» Text under study
Fifa crisis: What will it take to fix it?
- Published
In the leafy garden of a laid-back Italian restaurant next to Fifa headquarters, four men sit at a table, talking earnestly, even tensely.
"We just have to keep on, keep on going," one says.
These are Fifa men, and one of them is Walter de Gregorio, Fifa's director of communications, and the man who had to sit alone on Fifa's vast auditorium stage last Wednesday morning and explain to the world's press just why it was that seven senior football officials had been hauled from their beds by Swiss police early that morning, and detained pending extradition.
In the six days since, events concerning Fifa have moved with astonishing speed.
Its controversial president Sepp Blatter was asked to resign, instead he stood again and was re-elected with a handsome number of votes.
More allegations of bribery and corruption followed, and within days Mr Blatter had resigned after all.
Start at the top
So what, I asked Mr de Gregorio, did he think it would take now to fix Fifa?
Reform must begin with the executive committee, he indicated.
"It's no use the president saying he can't monitor everyone all the time," he said, in reference to Mr Blatter, who said exactly this just last week when bidding for re-election.
Mr de Gregorio suggested that unless there was more oversight of Fifa's executive committee members, then whoever became the new president would have the same problems as Sepp Blatter.
So a new structure built to prevent quiet deals (some would call them bribes) and, Mr de Gregorio said, obligatory "integrity checks".
The integrity of integrity checks
But what exactly is an integrity check? The anti-corruption organization Transparency International (TI) has been calling for such checks for quite some time.
"But," says Gareth Sweeney, who is director of TI's corruption in sport initiative, "it depends on the integrity of the integrity check."
To be really effective, Mr Sweeney says, there would have to be rigorous background checks - not just for criminal records, but about previous employers and current professional contacts, in order to ensure there is absolutely no conflict of interest.
But integrity checks alone will not, Mr Sweeney believes, be enough to fix Fifa.

» Data listing

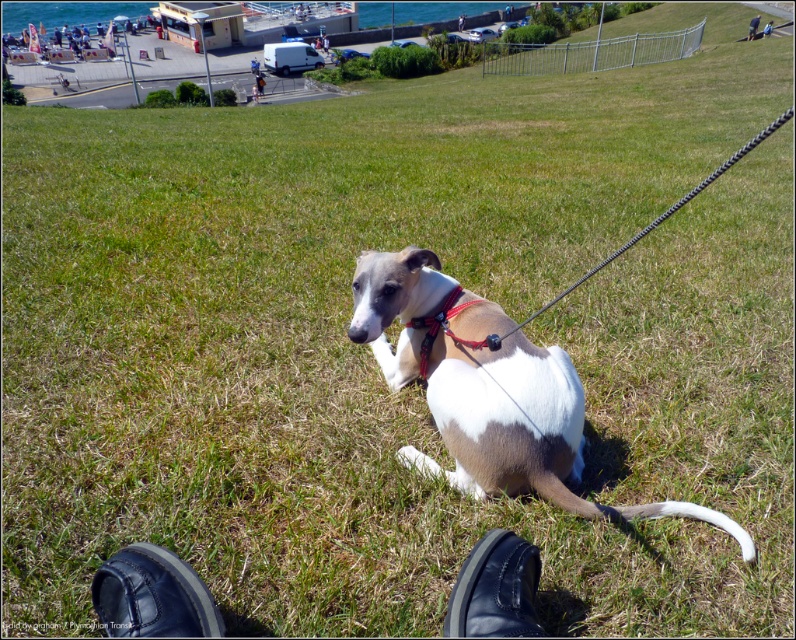
Is brown and white fur at center smaller than red nylon collar at center?

No.

Who is more forward, (391, 305) or (490, 344)?

Positioned in front is point (490, 344).

Is point (400, 368) farther from viewer compared to point (436, 317)?

Yes, point (400, 368) is behind point (436, 317).

Locate an element on the screen. The width and height of the screenshot is (796, 640). brown and white fur at center is located at coordinates (488, 390).

Who is more forward, (139, 580) or (494, 340)?

Point (139, 580) is more forward.

Who is more distant from viewer, (174, 628) or (428, 333)?

The point (428, 333) is behind.

Find the location of a particular element. black leather shoe at lower left is located at coordinates (151, 595).

Between point (100, 580) and point (475, 609), which one is positioned in front?

Point (475, 609)

Is black leather shoe at lower left closer to the viewer compared to black leather shoe at lower center?

Yes.

Is point (193, 595) farther from viewer compared to point (533, 548)?

No, it is not.

You are a GUI agent. You are given a task and a screenshot of the screen. Output one action in this format:
    pyautogui.click(x=<x>, y=<y>)
    Task: Click on the black leather shoe at lower left
    
    Given the screenshot: What is the action you would take?
    pyautogui.click(x=151, y=595)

» Exercise requirements
A. From the article on the Fifa crisis, reproduce the passage starting at "Its controversial president" and ending at "committee, he indicated.".
B. Answer these questions using the article on the Fifa crisis.
(i) What position at Fifa does Walter de Gregorio hold?
(ii) According to Mr de Gregorio, where must reform begin?
(iii) What does Gareth Sweeney direct at Transparency International?

» Answer list
A.
Its controversial president Sepp Blatter was asked to resign, instead he stood again and was re-elected with a handsome number of votes.
More allegations of bribery and corruption followed, and within days Mr Blatter had resigned after all.
Start at the top
So what, I asked Mr de Gregorio, did he think it would take now to fix Fifa?
Reform must begin with the executive committee, he indicated.

B.
(i) He is Fifa's director of communications.
(ii) Reform must begin with the executive committee.
(iii) He directs TI's corruption in sport initiative.